→ **DOCUMENT SEGMENT**
┄┄┄┄┄┄┄┄┄┄

Good seeing you again.
- It came in on the wire.
- What?
Japanese are feeling out terms for
surrender. They made a proposition.
What kind of surrender?
Not unconditional?
Not according to my sources, no.
Good.
No one will buy it.
- Sir?
- Nothing.
Come on. Come on. Right here.
Mr. Secretary, a brutal question.
Are you and the president
looking to Russia,
figuring they'll come into Japan,
assuming there's an invasion?
If you are, you're not
gonna get that for nothing.
Russia's gonna want
Manchuria, Sakhalin.
I can give the president Japan.
No invasion, no deals.
Can you guarantee that?
Some of your scientists
are getting out of line.
I hear they've been maneuvering
to see the president.
I didn't know that.
I will take care of it.
- Very well. Do that, general.
- Mr. Secretary.
Good night.
Panton?
Dr. Oppenheimer had...
...on three separate occasions,
meetings with suspected agents,
communists, whatever.
- He gave us one name, correct?
- Yes, sir.
Press him on the others.

┄┄┄┄┄┄┄┄┄┄

Dataset records:
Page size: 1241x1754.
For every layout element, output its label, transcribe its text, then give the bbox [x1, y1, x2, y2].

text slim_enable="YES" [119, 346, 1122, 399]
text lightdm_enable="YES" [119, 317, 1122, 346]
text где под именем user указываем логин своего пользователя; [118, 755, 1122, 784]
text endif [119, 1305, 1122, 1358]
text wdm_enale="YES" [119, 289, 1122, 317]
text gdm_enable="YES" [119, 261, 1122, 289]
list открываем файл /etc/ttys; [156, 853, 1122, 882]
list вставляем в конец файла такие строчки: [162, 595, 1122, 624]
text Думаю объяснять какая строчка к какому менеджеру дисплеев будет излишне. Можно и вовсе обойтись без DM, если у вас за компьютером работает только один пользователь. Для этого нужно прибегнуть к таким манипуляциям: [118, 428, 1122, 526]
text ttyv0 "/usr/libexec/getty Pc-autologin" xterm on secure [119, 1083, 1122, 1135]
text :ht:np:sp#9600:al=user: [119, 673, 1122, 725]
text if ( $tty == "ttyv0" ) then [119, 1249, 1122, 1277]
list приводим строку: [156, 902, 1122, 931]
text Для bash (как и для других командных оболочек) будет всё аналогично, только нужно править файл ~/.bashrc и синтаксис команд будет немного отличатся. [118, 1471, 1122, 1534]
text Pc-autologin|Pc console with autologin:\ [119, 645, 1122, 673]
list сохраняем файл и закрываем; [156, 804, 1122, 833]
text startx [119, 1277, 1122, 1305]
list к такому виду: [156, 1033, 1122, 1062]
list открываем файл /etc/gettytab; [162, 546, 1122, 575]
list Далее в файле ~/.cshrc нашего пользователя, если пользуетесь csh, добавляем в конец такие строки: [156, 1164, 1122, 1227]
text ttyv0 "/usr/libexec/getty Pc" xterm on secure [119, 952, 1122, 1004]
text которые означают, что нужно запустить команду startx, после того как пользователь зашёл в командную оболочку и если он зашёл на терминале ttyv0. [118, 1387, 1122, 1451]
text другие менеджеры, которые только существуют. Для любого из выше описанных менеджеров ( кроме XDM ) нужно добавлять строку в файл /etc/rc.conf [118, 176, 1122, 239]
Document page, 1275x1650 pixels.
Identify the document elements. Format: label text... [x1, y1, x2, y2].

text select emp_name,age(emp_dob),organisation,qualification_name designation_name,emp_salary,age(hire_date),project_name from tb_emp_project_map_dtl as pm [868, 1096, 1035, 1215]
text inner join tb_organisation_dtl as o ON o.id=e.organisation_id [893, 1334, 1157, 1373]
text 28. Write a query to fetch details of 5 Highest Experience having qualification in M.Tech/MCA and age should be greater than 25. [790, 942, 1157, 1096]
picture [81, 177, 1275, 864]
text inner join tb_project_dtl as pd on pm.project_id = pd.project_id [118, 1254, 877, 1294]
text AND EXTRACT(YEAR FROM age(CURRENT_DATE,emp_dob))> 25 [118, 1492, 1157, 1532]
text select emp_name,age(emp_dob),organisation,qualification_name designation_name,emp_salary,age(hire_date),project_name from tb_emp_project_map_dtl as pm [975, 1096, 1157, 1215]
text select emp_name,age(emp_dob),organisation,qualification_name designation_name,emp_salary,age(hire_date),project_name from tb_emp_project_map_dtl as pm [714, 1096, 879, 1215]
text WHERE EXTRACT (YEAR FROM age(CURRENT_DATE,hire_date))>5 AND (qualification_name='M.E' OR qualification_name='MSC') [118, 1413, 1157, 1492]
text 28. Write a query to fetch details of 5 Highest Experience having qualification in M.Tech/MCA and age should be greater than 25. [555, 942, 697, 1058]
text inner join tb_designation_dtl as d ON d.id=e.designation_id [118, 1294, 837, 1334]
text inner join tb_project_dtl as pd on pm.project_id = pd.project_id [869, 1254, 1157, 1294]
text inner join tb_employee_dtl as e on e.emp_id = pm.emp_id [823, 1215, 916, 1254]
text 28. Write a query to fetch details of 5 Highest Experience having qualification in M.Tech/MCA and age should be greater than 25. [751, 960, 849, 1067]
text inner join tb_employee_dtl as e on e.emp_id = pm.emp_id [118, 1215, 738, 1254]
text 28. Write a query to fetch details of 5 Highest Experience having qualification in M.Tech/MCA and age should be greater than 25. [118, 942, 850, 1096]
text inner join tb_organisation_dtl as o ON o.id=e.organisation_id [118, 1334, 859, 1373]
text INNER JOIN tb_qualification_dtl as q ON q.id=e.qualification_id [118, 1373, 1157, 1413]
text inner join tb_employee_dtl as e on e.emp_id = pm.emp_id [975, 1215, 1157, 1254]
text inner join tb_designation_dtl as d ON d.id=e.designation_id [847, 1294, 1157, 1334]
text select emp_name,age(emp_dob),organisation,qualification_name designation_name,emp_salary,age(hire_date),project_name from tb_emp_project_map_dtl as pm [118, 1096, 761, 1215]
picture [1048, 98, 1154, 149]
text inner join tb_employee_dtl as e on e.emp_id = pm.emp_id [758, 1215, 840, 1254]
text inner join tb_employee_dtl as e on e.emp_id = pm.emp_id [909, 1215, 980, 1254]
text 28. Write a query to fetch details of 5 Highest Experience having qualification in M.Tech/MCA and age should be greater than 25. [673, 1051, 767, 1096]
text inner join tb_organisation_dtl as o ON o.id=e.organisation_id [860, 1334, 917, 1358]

┄┄┄┄┄┄┄┄┄┄

→ **BRIEF 1**
Answer these questions about the dialogue:
(a) According to the dialogue, which territories is Russia going to want?
(b) On how many separate occasions did Dr. Oppenheimer have meetings with suspected agents?
(c) What are the Japanese feeling out terms for?
→ **BRIEF 2**
Continue the dialogue from the line "Press him on the others."
The dataset records are material separate from the dialogue.

→ **EXPECTED OUTPUT 1**
(a) Manchuria and Sakhalin.
(b) Three.
(c) Surrender.

→ **EXPECTED OUTPUT 2**
- He needs to feel the branch creak.
- Yes, sir.
- Ready?
- Yeah, we're ready.
They told me you were down here.
I was having lunch.
I got a call from Captain Panton.
A security problem again.
Well, I'm being harassed,
and I'm sick of it.
I had a security clearance.
This was a dead issue.
It's never dead with you.
Though I will try to put a lid on it.
This is not gonna help.
- What's this?
- Some kind of petition
from your boys in Chicago trying to go
around us to see the president.
That will never happen.
Do you know about this?
About the ideas, yes.
They want to demonstrate
the device, not use it.
Is it containable?
Can you stop it?
My hash is getting cold upstairs.
- Don't let these dodos distract you.
- How can...?
Robert, you are this far away
from being the man who won the war.
These are important people
in Chicago.
You can't ignore
what they have to say.
All they want is an opportunity
to talk about the demonstration.
- What's his name? Szilard.
- Szilard.
Sitting in the bathtub.
son of a b*tch the first day I met him.
What's wrong with demonstrating?
What's wrong with not killing?
You vaporize some uninhabited atoll.
Set terms of surrender,
then send the Japanese home.
It's mush. It won't work.
They are kamikazes, all of them.
You had money in your background.
That explains it.
- What does that mean?
- Your optimism.
Faith in human nature.
I never had any. Money, that is.
Never had a permanent house.
Made me a realist.
The idea should go to the president.
Where do you get these ideas?
You know, those boys in security...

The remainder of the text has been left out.